This page details all possible aspects of recording video for DataFromSky. In case you think something is missing here, or have further questions, do not hesitate to contact us and ask!
1. Legal and regulatory concerns
Even if DataFromSky is based in Czech Republic (EU), the locations where traffic videos for DataFromSky are recorded are scattered around the world. Therefore, DataFromSky depends primarily on their Service Partners and subcontractors to observe laws and regulations at the location of recording the traffic video. These typically include flight height, distance from urban areas and roads, tethering, notices to airmen etc. and will often conflict with other requirements outlined below.
1.1 Personal information
DataFromSky analyzes detailed movement information of individual vehicles and aggregates selected characteristics to provide a statistical overview of traffic behaviour.
To our best knowledge, DataFromSky is incapable of identifying individual vehicles or their drivers and does not store any personal information. Vehicles are seen from top, at a distance and image resolution which prevents any hypothetical reading of license plates or identification of persons. (See illustration to the right.) Vehicles bearing distinctive marks, labels, unusual features etc. may be identified only when the vehicle’s appearance is matched to identification from some source other than the DataFromSky video.

• _DIRECTION 1_: Based on the DataFromSky page above, why does DataFromSky rely mainly on its Service Partners and subcontractors to follow the laws and regulations where traffic videos are recorded?

• _GIVEN RECORDS_:
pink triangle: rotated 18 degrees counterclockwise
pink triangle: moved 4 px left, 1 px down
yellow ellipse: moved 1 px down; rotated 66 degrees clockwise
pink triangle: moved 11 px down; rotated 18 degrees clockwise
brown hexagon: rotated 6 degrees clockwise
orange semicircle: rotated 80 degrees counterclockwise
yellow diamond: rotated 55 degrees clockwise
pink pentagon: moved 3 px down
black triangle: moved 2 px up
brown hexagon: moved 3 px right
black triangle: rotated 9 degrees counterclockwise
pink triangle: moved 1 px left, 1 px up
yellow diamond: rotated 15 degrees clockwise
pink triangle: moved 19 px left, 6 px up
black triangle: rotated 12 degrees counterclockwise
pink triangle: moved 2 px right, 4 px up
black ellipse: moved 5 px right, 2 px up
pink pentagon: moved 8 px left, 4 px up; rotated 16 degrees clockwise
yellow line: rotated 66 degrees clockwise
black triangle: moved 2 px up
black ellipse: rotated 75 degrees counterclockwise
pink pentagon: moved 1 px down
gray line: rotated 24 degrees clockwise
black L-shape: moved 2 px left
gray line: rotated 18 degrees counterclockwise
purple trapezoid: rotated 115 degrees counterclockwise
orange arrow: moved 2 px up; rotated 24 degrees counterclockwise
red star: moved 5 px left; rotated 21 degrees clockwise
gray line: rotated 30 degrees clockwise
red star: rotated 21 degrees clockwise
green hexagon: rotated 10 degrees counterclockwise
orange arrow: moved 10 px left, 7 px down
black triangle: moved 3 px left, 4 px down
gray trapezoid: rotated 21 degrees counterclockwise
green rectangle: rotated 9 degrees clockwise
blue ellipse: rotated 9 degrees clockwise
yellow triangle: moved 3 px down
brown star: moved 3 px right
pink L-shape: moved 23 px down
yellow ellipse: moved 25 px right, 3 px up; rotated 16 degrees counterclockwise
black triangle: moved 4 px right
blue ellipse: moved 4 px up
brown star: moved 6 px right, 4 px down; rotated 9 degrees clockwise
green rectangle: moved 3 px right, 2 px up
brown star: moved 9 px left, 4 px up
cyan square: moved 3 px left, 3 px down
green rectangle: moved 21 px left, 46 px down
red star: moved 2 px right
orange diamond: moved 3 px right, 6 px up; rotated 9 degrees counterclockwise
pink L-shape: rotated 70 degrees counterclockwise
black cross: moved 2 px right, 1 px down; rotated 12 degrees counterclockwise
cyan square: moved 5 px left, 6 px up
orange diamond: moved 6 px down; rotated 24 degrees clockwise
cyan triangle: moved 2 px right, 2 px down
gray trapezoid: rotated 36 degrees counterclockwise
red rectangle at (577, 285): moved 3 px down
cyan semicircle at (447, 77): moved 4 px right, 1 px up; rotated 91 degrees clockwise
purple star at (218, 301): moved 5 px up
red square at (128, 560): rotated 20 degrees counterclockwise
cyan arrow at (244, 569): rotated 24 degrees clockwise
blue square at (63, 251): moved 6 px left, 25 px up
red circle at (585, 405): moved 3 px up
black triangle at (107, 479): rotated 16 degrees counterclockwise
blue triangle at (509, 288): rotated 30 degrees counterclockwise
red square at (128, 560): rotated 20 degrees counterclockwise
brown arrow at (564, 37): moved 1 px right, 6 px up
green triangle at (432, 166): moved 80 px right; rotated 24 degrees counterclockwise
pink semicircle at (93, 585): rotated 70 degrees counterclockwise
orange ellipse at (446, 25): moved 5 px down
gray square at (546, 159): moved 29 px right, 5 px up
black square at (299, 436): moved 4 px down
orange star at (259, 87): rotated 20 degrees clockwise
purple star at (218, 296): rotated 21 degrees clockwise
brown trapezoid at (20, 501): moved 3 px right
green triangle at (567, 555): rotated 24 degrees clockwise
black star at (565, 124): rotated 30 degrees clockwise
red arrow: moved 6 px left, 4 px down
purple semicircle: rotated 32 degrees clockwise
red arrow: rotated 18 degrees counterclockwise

• _DIRECTION 2_: Repeat the stretch of rows above, from the first row through the row that contains "red star: rotated 21 degrees clockwise", with both ends included.

• _REPLY 1_: DataFromSky is based in the Czech Republic (EU), but the places where its traffic videos are recorded are scattered around the world. It therefore depends primarily on its Service Partners and subcontractors to observe the laws and regulations at each recording location.

• _REPLY 2_:
pink triangle: rotated 18 degrees counterclockwise
pink triangle: moved 4 px left, 1 px down
yellow ellipse: moved 1 px down; rotated 66 degrees clockwise
pink triangle: moved 11 px down; rotated 18 degrees clockwise
brown hexagon: rotated 6 degrees clockwise
orange semicircle: rotated 80 degrees counterclockwise
yellow diamond: rotated 55 degrees clockwise
pink pentagon: moved 3 px down
black triangle: moved 2 px up
brown hexagon: moved 3 px right
black triangle: rotated 9 degrees counterclockwise
pink triangle: moved 1 px left, 1 px up
yellow diamond: rotated 15 degrees clockwise
pink triangle: moved 19 px left, 6 px up
black triangle: rotated 12 degrees counterclockwise
pink triangle: moved 2 px right, 4 px up
black ellipse: moved 5 px right, 2 px up
pink pentagon: moved 8 px left, 4 px up; rotated 16 degrees clockwise
yellow line: rotated 66 degrees clockwise
black triangle: moved 2 px up
black ellipse: rotated 75 degrees counterclockwise
pink pentagon: moved 1 px down
gray line: rotated 24 degrees clockwise
black L-shape: moved 2 px left
gray line: rotated 18 degrees counterclockwise
purple trapezoid: rotated 115 degrees counterclockwise
orange arrow: moved 2 px up; rotated 24 degrees counterclockwise
red star: moved 5 px left; rotated 21 degrees clockwise
gray line: rotated 30 degrees clockwise
red star: rotated 21 degrees clockwise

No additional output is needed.